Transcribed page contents
########

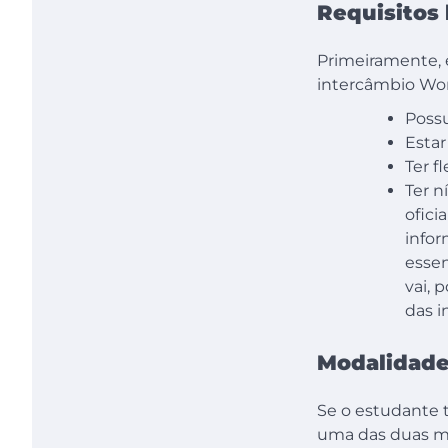
Requisitos
Primeiramente, é
intercâmbio Work
Possu
Estar
Ter f
Ter n
ofici
infor
essen
vai, 
das i
Modalidade
Se o estudante t
uma das duas m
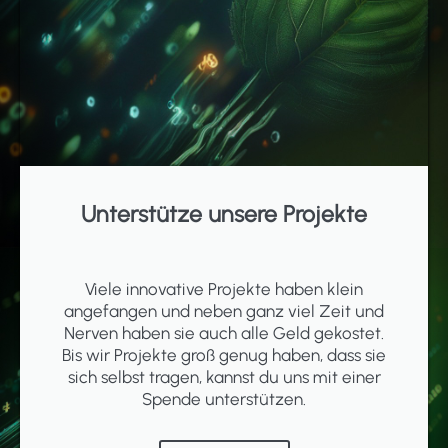
Unterstütze unsere Projekte
Viele innovative Projekte haben klein
angefangen und neben ganz viel Zeit und
Nerven haben sie auch alle Geld gekostet.
Bis wir Projekte groß genug haben, dass sie
sich selbst tragen, kannst du uns mit einer
Spende unterstützen.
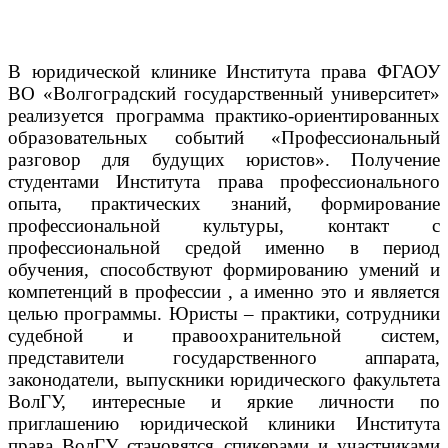
В юридической клинике Института права ФГАОУ
ВО «Волгоградский государственный университет»
реализуется программа практико-ориентированных
образовательных событий «Профессиональный
разговор для будущих юристов».
Получение
студентами Института права профессионального
опыта, практических знаний, формирование
профессиональной культуры, контакт с
профессиональной средой именно в период
обучения, способствуют формированию умений и
компетенций в профессии , а именно это и является
целью программы.
Юристы – практики, сотрудники
судебной и правоохранительной систем,
представители государственного аппарата,
законодатели, выпускники юридического факультета
ВолГУ, интересные и яркие личности по
приглашению юридической клиники Института
права ВолГУ становятся спикерами и участниками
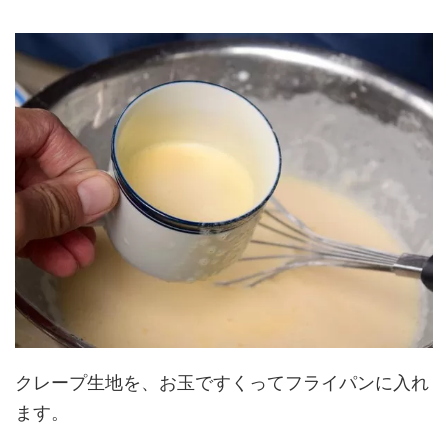
クレープ生地を、お玉ですくってフライパンに入れ
ます。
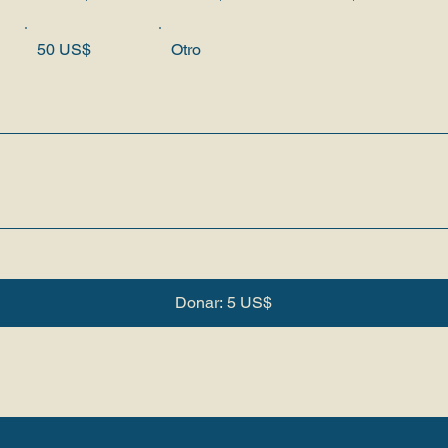
50 US$
Otro
Donar: 5 US$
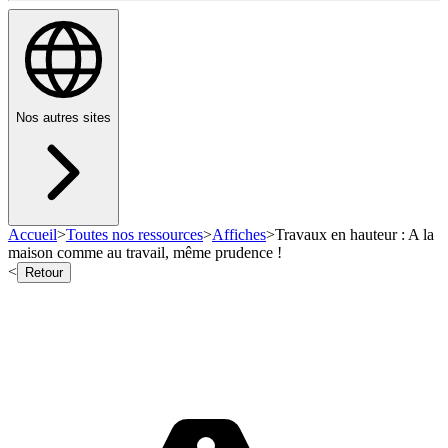
Nos autres sites
Accueil
>
Toutes nos ressources
>
Affiches
>
Travaux en hauteur : A la
maison comme au travail, même prudence !
<
Retour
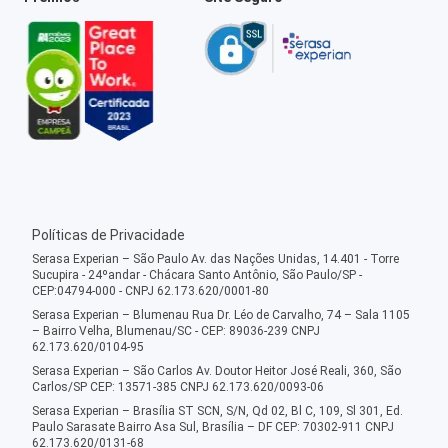
Políticas de Privacidade
Serasa Experian – São Paulo Av. das Nações Unidas, 14.401 - Torre
Sucupira - 24ºandar - Chácara Santo Antônio, São Paulo/SP -
CEP:04794-000 - CNPJ 62.173.620/0001-80
Serasa Experian – Blumenau Rua Dr. Léo de Carvalho, 74 – Sala 1105
– Bairro Velha, Blumenau/SC - CEP: 89036-239 CNPJ
62.173.620/0104-95
Serasa Experian – São Carlos Av. Doutor Heitor José Reali, 360, São
Carlos/SP CEP: 13571-385 CNPJ 62.173.620/0093-06
Serasa Experian – Brasília ST SCN, S/N, Qd 02, Bl C, 109, Sl 301, Ed.
Paulo Sarasate Bairro Asa Sul, Brasília – DF CEP: 70302-911 CNPJ
62.173.620/0131-68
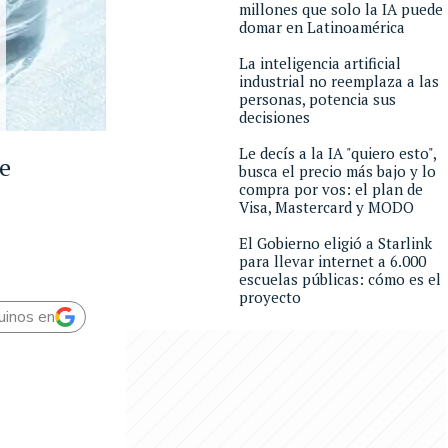
millones que solo la IA puede
domar en Latinoamérica
La inteligencia artificial
industrial no reemplaza a las
personas, potencia sus
decisiones
Le decís a la IA "quiero esto",
te
busca el precio más bajo y lo
compra por vos: el plan de
Visa, Mastercard y MODO
El Gobierno eligió a Starlink
para llevar internet a 6.000
escuelas públicas: cómo es el
proyecto
uinos en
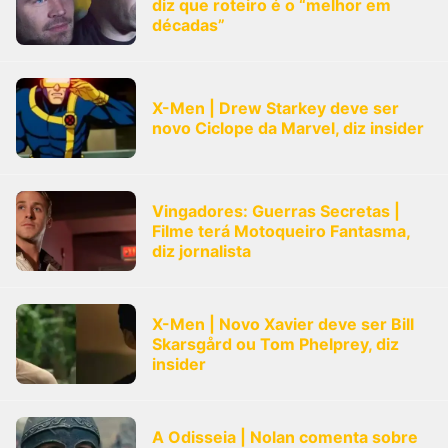
diz que roteiro é o “melhor em
décadas”
X-Men | Drew Starkey deve ser
novo Ciclope da Marvel, diz insider
Vingadores: Guerras Secretas |
Filme terá Motoqueiro Fantasma,
diz jornalista
X-Men | Novo Xavier deve ser Bill
Skarsgård ou Tom Phelprey, diz
insider
A Odisseia | Nolan comenta sobre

########

What to work on: All that is wanted is the line with "novo Ciclope da Marvel, diz insider" and every later line in the entries, reproduced exactly.

Output of the task:
novo Ciclope da Marvel, diz insider
Vingadores: Guerras Secretas |
Filme terá Motoqueiro Fantasma,
diz jornalista
X-Men | Novo Xavier deve ser Bill
Skarsgård ou Tom Phelprey, diz
insider
A Odisseia | Nolan comenta sobre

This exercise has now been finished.